Justement, vous avez reçu le prix MoneyGram, considérez vous cela comme une consécration ou pensez vous que la route est encore longue ?

Julie : Le prix MoneyGram est une cérémonie qui récompense les entrepreneurs à l’internationale. Avec Arts Design Africa, nous représentions la France. Nous étions une dizaine de participants. À l’issue de la remise des prix, ils nous ont fait la promesse de nous accompagner tout au long de l’évolution de notre startup. Nous avons également été sélectionnés pour la 2e édition d’une foire de design, nous sommes surexcitées et heureuses de faire partie de cette nouvelle aventure.
C’est très important pour nous de participer à ces événements. Ce n’est pas pour l’importance de gagner un prix, mais c’est pour l’opportunité de parler de l’Afrique, de la mettre en valeur, de montrer une facette plus positive. C’est gratifiant de pouvoir gagner une reconnaissance à l’échelle internationale, car on réalise que notre voix peut compter.

Justine : Je ne vois pas ce prix comme une victoire, mais comme une reconnaissance. Ils ont réellement eu un coup de cœur, ils ont trouvé le concept formidable. Le fait que nous mettions en avant l’aspect positif de l’Afrique, loin des stéréotypes habituels, les a, je pense, convaincus. Nous avons eu la chance incroyable de présenter notre projet en Italie, ce qui est un vrai accélérateur en termes de visibilité. C’était un challenge que nous avons remporté. J’espère qu’il y en aura d’autres. (rires)

STBM : Si vous aviez des conseils à donner à un jeune qui veut lancer sa startup ?

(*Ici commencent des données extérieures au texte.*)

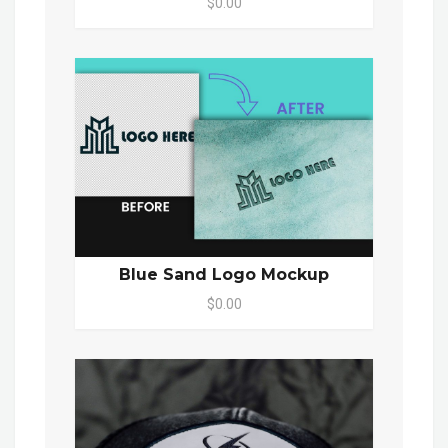
$0.00
Blue Sand Logo Mockup
$0.00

Julie : Être entouré. C’est l’élément le plus important. Ne pas être isolé. Vous voyez, aujourd’hui, nous vous recevons dans notre espace de travail : c’est un co-working qui abrite des dizaines de startups, d’univers différents. Et c’est un vrai avantage : il y a une réelle solidarité et une entraide en permanence. Nous déjeunons ensemble, on se retrouve à la pause autour d’un café, on débat, on discute de nos problématiques du jour, de nos points forts, de nos points faibles et l’on essaye au maximum de s’élever vers le haut. Si je travaille sur un outil que je ne maitrise pas, et que la startup du bureau d’à côté y est spécialiste, vous pouvez être sure qu’elle prendra le temps de m’aider. C’est ça, l’esprit startup. C’est profondément enrichissant.

STBM : Quelles sont vos perspectives d’évolution à présent ?

Justine : Au long terme, l’objectif n° 1 est de s’étendre en Europe, et continuer à tisser des partenariats avec des artistes en Afrique, ou des acteurs du commerce africain. À court terme, à la rentrée prochaine, nous préparons quelques surprises : de nouvelles collaborations, des rencontres avec des créateurs et de nouveaux
artistes. Notre projet d’application pour smartphone pourrait peut-être voir le jour. En clair, nous allons développer le concept dans une dimension encore plus vaste.